**What the exercise asks:**
Pull out each line of the records that contains the string "isStart".

━━━━━━━━━━━━━━━━━━━━

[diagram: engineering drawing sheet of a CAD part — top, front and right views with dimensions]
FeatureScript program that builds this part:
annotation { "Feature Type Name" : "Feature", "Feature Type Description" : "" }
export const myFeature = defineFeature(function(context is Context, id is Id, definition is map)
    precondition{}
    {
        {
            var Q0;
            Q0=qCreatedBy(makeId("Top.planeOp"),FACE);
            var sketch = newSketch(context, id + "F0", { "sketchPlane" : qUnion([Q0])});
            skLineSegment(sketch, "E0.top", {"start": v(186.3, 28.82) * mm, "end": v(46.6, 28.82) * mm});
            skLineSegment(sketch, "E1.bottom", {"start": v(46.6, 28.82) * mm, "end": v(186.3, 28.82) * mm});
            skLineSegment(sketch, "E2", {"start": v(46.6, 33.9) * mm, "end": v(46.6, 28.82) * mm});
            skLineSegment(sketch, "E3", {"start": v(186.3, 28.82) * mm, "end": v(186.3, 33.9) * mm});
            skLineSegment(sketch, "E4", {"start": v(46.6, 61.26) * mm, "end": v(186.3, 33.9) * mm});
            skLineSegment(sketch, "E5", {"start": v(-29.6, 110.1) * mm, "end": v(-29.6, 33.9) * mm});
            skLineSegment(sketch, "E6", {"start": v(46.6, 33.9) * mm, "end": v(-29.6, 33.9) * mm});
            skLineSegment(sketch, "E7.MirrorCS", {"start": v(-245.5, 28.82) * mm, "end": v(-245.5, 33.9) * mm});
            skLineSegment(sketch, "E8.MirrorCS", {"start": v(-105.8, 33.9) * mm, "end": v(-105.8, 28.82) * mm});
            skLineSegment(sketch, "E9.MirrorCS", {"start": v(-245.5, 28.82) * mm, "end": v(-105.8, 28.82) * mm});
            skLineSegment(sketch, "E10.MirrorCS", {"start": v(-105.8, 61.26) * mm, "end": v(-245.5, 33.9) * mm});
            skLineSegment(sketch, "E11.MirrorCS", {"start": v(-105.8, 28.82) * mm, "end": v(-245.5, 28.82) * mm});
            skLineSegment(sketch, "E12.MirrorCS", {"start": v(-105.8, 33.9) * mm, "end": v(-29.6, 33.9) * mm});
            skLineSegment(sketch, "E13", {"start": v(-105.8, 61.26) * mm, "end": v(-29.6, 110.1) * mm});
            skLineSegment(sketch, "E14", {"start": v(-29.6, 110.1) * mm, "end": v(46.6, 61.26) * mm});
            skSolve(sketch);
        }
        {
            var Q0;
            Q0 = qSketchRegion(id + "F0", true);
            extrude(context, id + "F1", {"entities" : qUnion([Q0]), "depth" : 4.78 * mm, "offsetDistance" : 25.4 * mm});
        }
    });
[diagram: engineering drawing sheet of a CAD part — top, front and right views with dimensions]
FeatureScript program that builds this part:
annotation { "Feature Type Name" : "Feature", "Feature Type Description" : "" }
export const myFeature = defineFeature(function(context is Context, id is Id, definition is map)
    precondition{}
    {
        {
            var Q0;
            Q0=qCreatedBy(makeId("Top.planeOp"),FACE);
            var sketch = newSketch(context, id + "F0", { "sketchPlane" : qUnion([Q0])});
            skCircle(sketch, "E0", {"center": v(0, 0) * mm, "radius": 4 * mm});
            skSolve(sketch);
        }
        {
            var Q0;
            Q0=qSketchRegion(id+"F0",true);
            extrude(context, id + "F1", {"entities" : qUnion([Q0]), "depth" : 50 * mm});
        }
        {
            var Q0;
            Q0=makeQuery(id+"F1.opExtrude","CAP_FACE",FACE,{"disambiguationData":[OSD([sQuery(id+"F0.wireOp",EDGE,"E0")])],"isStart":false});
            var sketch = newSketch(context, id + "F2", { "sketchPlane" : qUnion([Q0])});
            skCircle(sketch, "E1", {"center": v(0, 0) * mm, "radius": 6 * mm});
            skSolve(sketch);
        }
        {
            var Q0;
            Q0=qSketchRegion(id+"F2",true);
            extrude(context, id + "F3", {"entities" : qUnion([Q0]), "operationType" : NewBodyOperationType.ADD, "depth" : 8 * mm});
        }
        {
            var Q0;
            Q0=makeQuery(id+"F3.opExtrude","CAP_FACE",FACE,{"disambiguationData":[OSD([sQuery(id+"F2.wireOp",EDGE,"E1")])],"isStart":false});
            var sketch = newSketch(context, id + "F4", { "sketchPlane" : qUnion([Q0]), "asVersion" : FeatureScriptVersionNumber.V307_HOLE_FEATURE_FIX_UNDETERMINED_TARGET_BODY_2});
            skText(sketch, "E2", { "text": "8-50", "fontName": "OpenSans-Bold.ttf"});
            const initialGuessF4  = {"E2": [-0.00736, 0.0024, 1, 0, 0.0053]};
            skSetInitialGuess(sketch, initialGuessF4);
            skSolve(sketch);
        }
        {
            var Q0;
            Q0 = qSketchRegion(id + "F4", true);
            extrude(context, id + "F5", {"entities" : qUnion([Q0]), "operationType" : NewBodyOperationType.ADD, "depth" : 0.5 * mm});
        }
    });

━━━━━━━━━━━━━━━━━━━━

**Completed exercise:**
            Q0=makeQuery(id+"F1.opExtrude","CAP_FACE",FACE,{"disambiguationData":[OSD([sQuery(id+"F0.wireOp",EDGE,"E0")])],"isStart":false});
            Q0=makeQuery(id+"F3.opExtrude","CAP_FACE",FACE,{"disambiguationData":[OSD([sQuery(id+"F2.wireOp",EDGE,"E1")])],"isStart":false});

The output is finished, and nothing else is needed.